#### What you need to do:
Copy each line from the records below that contains the word "make".

━━━━━ Excerpted records

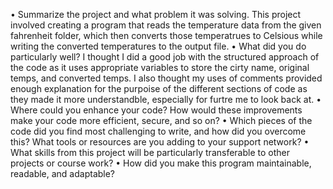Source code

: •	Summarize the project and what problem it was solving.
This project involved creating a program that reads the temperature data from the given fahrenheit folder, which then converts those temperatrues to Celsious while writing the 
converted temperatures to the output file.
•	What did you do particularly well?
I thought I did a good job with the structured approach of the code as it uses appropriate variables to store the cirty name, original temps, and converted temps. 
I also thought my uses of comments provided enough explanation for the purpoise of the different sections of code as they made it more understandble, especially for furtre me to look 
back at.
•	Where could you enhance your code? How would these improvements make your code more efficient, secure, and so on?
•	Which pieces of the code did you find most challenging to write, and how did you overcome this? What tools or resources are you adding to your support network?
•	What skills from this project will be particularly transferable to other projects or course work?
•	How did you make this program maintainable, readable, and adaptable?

━━━━━━━━━━
━━━━━ Excerpted records

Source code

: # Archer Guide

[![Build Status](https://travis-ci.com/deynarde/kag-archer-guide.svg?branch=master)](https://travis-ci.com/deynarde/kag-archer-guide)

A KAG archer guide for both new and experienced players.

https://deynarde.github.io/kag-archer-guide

━━━━━━━━━━

#### Output of the task:
•	Where could you enhance your code? How would these improvements make your code more efficient, secure, and so on?
•	How did you make this program maintainable, readable, and adaptable?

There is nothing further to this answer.